* [PROMPT]: Starting at the line that contains "Margita Korpášová" and ending at the final line of the entries below, write out each line exactly as it appears, but omit the pictures.

(Stored entries)
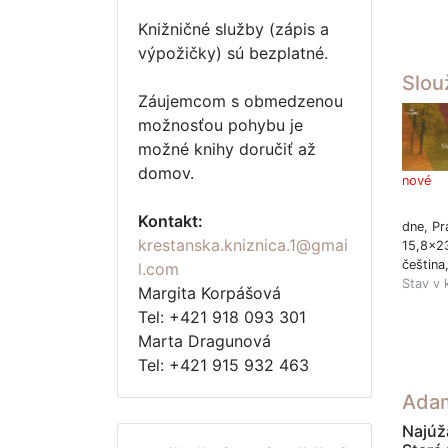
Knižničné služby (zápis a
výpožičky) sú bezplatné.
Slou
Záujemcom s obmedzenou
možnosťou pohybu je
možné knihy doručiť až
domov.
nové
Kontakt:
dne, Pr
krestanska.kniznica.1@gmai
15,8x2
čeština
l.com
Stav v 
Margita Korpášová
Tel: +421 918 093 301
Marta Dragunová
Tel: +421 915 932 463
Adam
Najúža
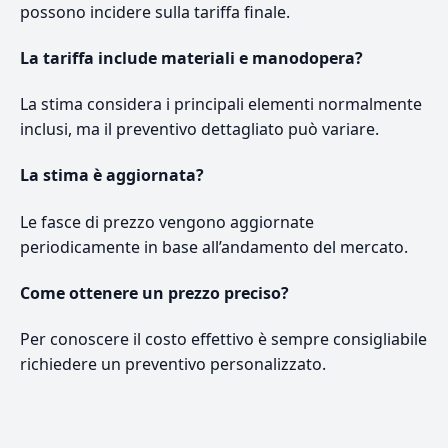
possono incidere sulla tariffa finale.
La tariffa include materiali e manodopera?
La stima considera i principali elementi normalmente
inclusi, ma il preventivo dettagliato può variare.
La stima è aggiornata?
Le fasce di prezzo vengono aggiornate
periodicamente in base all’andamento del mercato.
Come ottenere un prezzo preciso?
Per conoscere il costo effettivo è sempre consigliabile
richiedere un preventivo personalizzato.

* [ANSWER AREA]:
Margita Korpášová
Tel: +421 918 093 301
Marta Dragunová
Tel: +421 915 932 463
Adam
Najúža
possono incidere sulla tariffa finale.
La tariffa include materiali e manodopera?
La stima considera i principali elementi normalmente
inclusi, ma il preventivo dettagliato può variare.
La stima è aggiornata?
Le fasce di prezzo vengono aggiornate
periodicamente in base all’andamento del mercato.
Come ottenere un prezzo preciso?
Per conoscere il costo effettivo è sempre consigliabile
richiedere un preventivo personalizzato.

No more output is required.